KXAN obtained the incident report which shows a UTPD officer was dispatched to Haruka’s dorm immediately after her roommate reported her missing the morning of April 4. The report lists the call as a “welfare concern. The roommate told the officer the last time she heard from Haruka was the night before when Haruka called her to say was missing her keys and her ID, which her roommate told her were still in the room.

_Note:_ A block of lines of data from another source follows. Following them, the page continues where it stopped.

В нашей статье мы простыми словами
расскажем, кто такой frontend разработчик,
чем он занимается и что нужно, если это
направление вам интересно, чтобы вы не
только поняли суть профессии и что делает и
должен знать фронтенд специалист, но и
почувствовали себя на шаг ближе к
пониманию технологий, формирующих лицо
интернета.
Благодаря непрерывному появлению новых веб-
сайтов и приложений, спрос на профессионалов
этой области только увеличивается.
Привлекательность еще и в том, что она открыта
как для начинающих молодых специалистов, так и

The officer began calling area hospitals, the Travis County Jail, Haruka’s instructors, family and friends. The officer also walked the path along Waller Creek, the same area UTPD finally discovered her body nearly a day later. Chief Carter says Haruka’s body wasn’t found when the first responding officer walked the creek because it was very dark and in an area with dense vegetation.
Carter says his department is now updating its standard operating procedures in missing persons’ case but not because his officers did anything wrong in this case.
“Simply due to the fact there was a homicide that occurred on campus, it’s real important for us to gather all the information, review our procedures and see are there any steps that we should take that we didn’t take or is there any guidance that we should give to the officers that we didn’t,” said Carter.
We reached out to Haruka’s roommate to ask her how officers handled the case. She told us in a text message that “they were very responsive to the situation and have continued to be a presence throughout and after the case.”
Chief Carter also sent a letter to the parents of UT students to let them know their concerns were heard and explained the new protocols, including increased police foot patrols in west campus and measures being taken to address the increased presence of transients. He also provided information to help parents understand the UT campus environment and what their children attending UT can do to stay safe.
UTPD says it has received more than 1,500 welfare concern calls in the past decade, an average of about 150 a year.